The X-37B spaceplane sounds like something out of a sci-fi novel, and its mysterious past is equally evocative. What does the military put in this long-term orbital vehicle? Turns out it’s exactly the kind of neat, but not mind-blowing, science you’d expect to find in such a thing — though solar-powered masers do sound pretty cool.
Also known as the Orbital Test Vehicle, the Boeing -designed X-37B has performed five prior missions, amounting to a total of nearly eight years in orbit; the last mission alone was 780 days. But while the craft’s owners (the Air Force, though it is used by many others) are proud to tout its remarkable longevity and reliability, they rarely if ever admit what they’re sending up, or what (if anything) it brings down.
While it’s fun to think that it may be truly top secret Area 51-type stuff, it’s much more likely that it’s just run-of-the-mill classified military research. The Defense Department bankrolls an enormous amount of basic science as well as advanced technology, and some of that is bound to require testing in space. While we love and respect our Russian friends with whom we share the ISS, the Pentagon would seem to prefer they didn’t run its experiments, so they have the X-37B.
On one occasion the Air Force said that the craft tests “advanced guidance, navigation and control, thermal protection systems, avionics, high temperature structures and seals, conformal reusable insulation, lightweight electromechanical flight systems, advanced propulsion systems, advanced materials and autonomous orbital flight, reentry and landing,” which narrows it down a bit.
For the spaceplane’s sixth mission, the various departments involved have broken tradition and given details on the payloads. That’s no small feat, given it’s an operation combining the resources of the Air Force, Space Force, Naval Research Lab and NASA.
The most broadly interesting experiment has to be a solar-powered microwave laser, or maser, built by the NRL. The device “will transform solar power into radio frequency microwave energy which could then be transmitted to the ground.”
The key word there is could, as this type of wireless energy transmission has been pursued for decades. It’s doubtful that a foot-wide solar cell can produce enough energy to be beamed to the surface in measurable levels, but proving the concept piece by piece is something that has to be done in space.

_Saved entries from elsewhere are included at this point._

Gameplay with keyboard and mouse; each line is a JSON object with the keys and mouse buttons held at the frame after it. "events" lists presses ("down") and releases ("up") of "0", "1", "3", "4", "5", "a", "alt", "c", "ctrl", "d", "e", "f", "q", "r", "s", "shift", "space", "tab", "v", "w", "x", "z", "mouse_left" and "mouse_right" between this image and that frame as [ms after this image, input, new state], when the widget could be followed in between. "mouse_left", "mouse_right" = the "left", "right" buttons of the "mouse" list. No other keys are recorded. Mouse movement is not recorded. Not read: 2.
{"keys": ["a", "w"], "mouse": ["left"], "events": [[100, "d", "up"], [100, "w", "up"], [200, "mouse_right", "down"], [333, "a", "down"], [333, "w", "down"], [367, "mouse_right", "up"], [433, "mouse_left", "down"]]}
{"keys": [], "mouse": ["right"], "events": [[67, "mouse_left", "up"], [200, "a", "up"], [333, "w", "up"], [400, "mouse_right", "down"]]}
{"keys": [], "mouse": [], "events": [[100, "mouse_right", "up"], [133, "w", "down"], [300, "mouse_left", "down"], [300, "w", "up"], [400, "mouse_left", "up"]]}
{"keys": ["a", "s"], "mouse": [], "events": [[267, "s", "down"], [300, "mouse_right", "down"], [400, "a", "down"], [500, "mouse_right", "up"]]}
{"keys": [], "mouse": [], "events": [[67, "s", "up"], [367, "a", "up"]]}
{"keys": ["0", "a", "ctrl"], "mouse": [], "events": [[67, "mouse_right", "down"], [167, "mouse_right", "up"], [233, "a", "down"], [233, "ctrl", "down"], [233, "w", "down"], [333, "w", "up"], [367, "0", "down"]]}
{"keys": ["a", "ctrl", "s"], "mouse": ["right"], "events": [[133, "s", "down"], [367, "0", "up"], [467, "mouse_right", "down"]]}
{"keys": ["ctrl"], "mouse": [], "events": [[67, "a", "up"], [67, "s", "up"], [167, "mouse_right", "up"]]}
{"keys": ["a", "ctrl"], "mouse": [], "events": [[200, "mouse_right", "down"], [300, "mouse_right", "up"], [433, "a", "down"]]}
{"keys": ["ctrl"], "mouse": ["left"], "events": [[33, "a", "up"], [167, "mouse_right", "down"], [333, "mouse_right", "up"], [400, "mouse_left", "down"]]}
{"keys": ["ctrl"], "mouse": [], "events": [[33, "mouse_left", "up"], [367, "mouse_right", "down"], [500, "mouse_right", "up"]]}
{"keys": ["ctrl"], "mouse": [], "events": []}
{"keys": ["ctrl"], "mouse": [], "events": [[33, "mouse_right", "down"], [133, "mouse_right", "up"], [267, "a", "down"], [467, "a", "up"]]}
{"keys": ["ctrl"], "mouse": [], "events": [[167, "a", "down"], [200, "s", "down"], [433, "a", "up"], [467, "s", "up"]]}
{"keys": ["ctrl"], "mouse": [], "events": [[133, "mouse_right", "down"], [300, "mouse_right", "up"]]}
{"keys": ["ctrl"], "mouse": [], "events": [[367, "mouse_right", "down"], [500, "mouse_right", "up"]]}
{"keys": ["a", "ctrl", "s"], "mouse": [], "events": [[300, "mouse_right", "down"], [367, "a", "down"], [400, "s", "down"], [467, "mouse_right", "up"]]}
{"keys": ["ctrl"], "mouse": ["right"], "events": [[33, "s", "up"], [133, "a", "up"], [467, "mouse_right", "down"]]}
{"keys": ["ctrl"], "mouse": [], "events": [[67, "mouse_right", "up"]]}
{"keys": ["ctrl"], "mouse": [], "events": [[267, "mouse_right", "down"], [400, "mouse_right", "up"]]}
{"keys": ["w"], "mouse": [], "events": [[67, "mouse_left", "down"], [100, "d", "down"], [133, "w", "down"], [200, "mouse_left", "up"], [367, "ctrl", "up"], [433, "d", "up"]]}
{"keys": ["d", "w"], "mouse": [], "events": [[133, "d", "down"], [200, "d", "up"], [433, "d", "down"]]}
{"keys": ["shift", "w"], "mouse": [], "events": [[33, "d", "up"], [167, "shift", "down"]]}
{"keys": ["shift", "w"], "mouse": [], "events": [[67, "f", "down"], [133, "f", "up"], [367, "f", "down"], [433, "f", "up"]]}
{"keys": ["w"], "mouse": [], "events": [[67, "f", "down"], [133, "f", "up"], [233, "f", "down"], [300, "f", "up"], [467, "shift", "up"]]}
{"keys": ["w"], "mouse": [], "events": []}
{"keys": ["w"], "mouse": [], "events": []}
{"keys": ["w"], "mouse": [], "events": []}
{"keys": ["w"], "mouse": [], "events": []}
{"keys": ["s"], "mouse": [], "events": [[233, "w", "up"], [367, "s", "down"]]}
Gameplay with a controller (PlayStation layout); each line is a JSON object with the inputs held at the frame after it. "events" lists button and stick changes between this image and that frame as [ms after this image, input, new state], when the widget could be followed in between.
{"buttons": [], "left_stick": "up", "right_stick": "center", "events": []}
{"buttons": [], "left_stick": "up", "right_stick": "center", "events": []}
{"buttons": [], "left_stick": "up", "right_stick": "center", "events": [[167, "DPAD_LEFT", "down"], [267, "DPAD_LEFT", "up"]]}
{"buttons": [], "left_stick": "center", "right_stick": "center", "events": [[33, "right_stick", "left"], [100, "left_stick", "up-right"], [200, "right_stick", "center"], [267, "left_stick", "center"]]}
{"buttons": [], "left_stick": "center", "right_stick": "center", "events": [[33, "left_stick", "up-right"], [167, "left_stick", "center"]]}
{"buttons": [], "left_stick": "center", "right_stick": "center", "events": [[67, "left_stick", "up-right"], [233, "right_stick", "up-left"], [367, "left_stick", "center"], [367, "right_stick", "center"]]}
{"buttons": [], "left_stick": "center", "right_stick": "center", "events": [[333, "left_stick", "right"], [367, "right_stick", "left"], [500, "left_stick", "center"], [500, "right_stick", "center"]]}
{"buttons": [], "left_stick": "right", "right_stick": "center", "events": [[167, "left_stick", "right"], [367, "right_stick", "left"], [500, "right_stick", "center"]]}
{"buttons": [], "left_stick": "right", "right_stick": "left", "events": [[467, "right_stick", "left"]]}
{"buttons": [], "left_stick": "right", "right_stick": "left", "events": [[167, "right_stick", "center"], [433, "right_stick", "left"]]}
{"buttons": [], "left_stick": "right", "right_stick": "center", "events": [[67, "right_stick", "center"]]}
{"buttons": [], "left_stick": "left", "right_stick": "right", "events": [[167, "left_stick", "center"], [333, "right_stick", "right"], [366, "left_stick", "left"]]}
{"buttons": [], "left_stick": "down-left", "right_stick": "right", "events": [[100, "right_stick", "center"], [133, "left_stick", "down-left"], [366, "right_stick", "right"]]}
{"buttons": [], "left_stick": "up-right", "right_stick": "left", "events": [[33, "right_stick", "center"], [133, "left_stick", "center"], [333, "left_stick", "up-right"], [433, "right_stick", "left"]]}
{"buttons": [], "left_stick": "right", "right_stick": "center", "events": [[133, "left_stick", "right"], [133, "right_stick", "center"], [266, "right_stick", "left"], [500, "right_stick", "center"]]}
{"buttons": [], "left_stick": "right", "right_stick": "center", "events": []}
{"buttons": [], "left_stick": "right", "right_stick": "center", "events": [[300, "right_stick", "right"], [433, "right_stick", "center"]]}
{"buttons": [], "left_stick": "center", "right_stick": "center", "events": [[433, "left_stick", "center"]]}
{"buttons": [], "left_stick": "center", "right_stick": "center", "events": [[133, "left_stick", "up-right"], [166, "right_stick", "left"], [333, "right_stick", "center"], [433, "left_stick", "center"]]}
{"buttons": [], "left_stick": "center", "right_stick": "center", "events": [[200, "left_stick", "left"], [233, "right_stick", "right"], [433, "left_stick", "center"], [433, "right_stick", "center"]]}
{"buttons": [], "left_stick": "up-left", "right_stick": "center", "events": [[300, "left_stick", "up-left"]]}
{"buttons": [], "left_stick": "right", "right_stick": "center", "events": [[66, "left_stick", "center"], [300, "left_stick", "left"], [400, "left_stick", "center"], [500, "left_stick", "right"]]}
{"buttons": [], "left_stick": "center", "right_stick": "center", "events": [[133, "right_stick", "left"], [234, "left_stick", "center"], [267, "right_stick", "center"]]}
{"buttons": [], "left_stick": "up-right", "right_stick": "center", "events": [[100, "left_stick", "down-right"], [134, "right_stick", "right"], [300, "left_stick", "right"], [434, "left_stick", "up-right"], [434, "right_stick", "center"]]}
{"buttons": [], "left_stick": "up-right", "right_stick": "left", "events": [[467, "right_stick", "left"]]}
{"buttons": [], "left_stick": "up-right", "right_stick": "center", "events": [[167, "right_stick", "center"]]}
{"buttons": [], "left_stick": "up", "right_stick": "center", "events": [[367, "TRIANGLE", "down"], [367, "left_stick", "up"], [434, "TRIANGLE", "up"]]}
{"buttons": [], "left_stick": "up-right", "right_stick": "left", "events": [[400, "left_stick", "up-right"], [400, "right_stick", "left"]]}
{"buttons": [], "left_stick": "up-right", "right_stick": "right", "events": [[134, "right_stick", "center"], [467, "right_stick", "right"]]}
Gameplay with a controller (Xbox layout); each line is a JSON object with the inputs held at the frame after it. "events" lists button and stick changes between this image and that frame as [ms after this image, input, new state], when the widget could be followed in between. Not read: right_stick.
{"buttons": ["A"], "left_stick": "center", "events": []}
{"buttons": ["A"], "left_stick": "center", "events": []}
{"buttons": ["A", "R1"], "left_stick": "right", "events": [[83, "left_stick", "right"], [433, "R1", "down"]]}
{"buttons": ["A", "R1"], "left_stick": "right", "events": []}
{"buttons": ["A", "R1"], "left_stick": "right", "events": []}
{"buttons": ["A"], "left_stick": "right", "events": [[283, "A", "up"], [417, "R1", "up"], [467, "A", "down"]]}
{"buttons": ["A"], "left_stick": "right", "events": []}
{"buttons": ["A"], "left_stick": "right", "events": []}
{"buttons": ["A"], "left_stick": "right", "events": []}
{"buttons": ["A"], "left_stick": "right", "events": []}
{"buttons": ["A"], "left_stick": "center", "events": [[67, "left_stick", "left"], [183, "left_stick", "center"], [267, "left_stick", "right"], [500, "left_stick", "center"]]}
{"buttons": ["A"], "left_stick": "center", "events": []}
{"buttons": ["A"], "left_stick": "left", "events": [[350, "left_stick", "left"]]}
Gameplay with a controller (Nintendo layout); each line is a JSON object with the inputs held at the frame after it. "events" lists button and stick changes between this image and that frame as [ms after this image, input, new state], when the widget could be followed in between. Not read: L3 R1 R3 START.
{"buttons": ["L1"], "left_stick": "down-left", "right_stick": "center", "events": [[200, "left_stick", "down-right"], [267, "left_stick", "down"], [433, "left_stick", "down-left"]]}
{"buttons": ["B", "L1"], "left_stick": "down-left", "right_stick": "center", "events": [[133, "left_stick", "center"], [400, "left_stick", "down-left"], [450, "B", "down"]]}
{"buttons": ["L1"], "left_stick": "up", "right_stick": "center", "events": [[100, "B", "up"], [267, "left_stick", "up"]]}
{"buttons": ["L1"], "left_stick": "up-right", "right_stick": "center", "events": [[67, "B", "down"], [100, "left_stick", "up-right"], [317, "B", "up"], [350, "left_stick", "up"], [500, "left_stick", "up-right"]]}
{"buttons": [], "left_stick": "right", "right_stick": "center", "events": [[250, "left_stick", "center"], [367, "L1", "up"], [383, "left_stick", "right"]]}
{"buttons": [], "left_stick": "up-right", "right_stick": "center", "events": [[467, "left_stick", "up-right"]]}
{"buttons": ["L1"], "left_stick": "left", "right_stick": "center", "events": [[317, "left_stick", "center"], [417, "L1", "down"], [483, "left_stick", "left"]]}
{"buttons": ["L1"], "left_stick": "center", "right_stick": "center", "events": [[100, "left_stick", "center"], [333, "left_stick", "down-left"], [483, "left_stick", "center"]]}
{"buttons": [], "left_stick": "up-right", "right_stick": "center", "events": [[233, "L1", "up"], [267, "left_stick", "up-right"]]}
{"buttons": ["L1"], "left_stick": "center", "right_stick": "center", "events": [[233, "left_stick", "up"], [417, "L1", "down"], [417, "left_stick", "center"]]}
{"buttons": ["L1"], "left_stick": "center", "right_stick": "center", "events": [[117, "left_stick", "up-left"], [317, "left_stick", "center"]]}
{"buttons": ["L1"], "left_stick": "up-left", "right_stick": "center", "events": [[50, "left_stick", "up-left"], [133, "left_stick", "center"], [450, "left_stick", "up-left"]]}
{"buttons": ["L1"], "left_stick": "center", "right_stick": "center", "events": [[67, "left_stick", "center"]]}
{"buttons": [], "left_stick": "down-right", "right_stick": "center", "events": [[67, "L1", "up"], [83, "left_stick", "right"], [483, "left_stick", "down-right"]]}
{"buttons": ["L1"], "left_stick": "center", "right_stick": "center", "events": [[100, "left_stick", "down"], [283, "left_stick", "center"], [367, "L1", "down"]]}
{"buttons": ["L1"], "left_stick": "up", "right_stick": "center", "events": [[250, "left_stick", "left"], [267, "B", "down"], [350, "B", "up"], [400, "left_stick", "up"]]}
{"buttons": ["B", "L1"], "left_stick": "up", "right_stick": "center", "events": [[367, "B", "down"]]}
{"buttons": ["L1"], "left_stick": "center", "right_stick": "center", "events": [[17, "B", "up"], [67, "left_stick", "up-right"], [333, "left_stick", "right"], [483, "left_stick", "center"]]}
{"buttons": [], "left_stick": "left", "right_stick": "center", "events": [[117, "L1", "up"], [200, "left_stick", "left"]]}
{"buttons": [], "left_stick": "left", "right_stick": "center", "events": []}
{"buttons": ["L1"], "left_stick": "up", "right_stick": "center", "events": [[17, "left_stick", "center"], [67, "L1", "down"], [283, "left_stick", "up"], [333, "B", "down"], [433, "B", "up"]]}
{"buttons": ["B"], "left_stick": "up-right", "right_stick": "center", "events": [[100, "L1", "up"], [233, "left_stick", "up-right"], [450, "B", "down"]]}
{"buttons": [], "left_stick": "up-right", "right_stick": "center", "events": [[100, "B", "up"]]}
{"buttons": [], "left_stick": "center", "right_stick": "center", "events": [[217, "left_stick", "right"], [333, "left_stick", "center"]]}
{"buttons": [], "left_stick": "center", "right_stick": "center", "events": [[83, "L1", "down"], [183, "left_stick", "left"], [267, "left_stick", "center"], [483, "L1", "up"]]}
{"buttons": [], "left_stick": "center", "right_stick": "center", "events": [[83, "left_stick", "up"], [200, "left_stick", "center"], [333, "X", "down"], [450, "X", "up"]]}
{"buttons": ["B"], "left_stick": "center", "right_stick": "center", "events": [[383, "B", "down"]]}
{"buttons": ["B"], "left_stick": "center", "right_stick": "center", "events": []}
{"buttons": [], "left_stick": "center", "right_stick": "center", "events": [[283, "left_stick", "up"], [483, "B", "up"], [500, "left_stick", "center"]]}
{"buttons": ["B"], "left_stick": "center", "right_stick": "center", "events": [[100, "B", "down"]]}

And for all we know they’ve already sent multiple precursor device up there on previous missions.
Don’t worry that this is some kind of orbital beam weapon that fries surface-dwellers: The total amount of energy collected by a foot-wide cell would be difficult to change into a form that’s harmful a few feet away, let alone 200 miles up through the entire atmosphere. It could, however, be used to beam power to receptive spacecraft or (conceivably) to interfere with poorly protected adversary spacecraft.
Two other experiments on board are from NASA, and they have to do with seeing how various items react to being exposed to the space environment. “One is a sample plate evaluating the reaction of select significant materials to the conditions in space. The second studies the effect of ambient space radiation on seeds,” said Air Force Secretary Barbara Barrett.
Last — that we know of — is FalconSat-8, an Air Force Academy satellite that will be performing its own unspecified experiments once released into its own orbit by the X-37B. It is itself “an educational platform that will carry five experimental payloads for USAFA to operate
This rather large number of items being brought to space is made possible by a “service module” attached for the first time to the aft of the craft and containing some of the hardware.
It’s unknown how long this mission will be, but if it’s anything like the others, it will be on the order of months or years.